Francis Griffiths, Senior Vice President Regional Sales & Marketing for NI, Rebekah Scheuerle, Stephen Gerrard, Eric Starkloff, Executive Vice President Global Sales and Marketing for NI.
Rebekah Scheuerle has been awarded a National Instruments (NI) Engineering Impact Award for 2014, in the Biomedical category. She and her colleagues have used LabVIEW and NI DAQ hardware to verify devices that prevent HIV transmission between mother and child during breastfeeding.
She says, "According to the World Health Organisation, the global infant mortality rate is 4.6 million per year, a figure which could be reduced with increased access for infants to appropriate methods of administering existing medications. This award recognises our technical development here in the Department of Chemical Engineering and Biotechnology of engineering systems for validating a novel device we are developing for delivering life-saving medications and nutrients to breastfeeding infants.
Our device, the Nipple Shield Delivery System, when worn by a mother during breastfeeding, releases medications directly into milk consumed by an infant. This device could be disposable, and contain therapeutics that do not require refrigeration, making it a hygienic method of infant drug delivery that could be especially useful in resource-limited settings (see justmilk.org).
With support from National Instruments hardware and software, we have built breastfeeding simulation apparatuses which we use to test drug delivery out of the device under physiologically relevant conditions. We are grateful for the extensive technical support we have received from National Instruments. Without this support we would not be able to simulate the breastfeeding process to test prototypes of this potentially life-saving device. It is such an honour to be awarded an NI Engineering Impact Award!

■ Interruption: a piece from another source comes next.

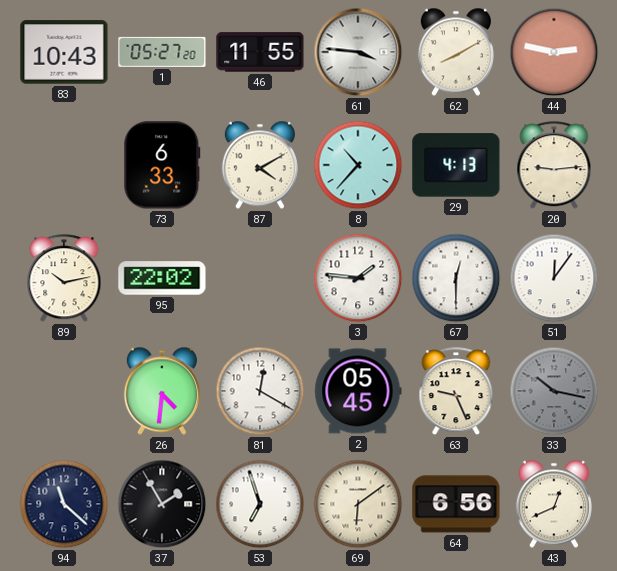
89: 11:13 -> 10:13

We have many collaborators to recognise including JustMilk, a non-profit organisation supporting the project; the University College London School of Pharmacy, who supports formulation development of potential medications to deliver with the device; and the University of Venda, which supports our ongoing end-user acceptability studies in Limpopo, South Africa.
We are especially grateful for the generous support of the Saving Lives at Birth partners: the United States Agency for International Development (USAID), the Government of Norway, the Bill & Melinda Gates Foundation, Grand Challenges Canada, and the UK Government. Additionally we are thankful for support from the Gates Cambridge Trust. Many thanks also goes to my many colleagues who have worked on this project in Cambridge over the past few years including Rob Courtney, Furgus Kulasinghe, Neil D’Souza-Mathew, Arron Rodrigues, Nigel Slater, Stephen Gerrard, Wei Yao Ma, Chris Rutt and John Gannon."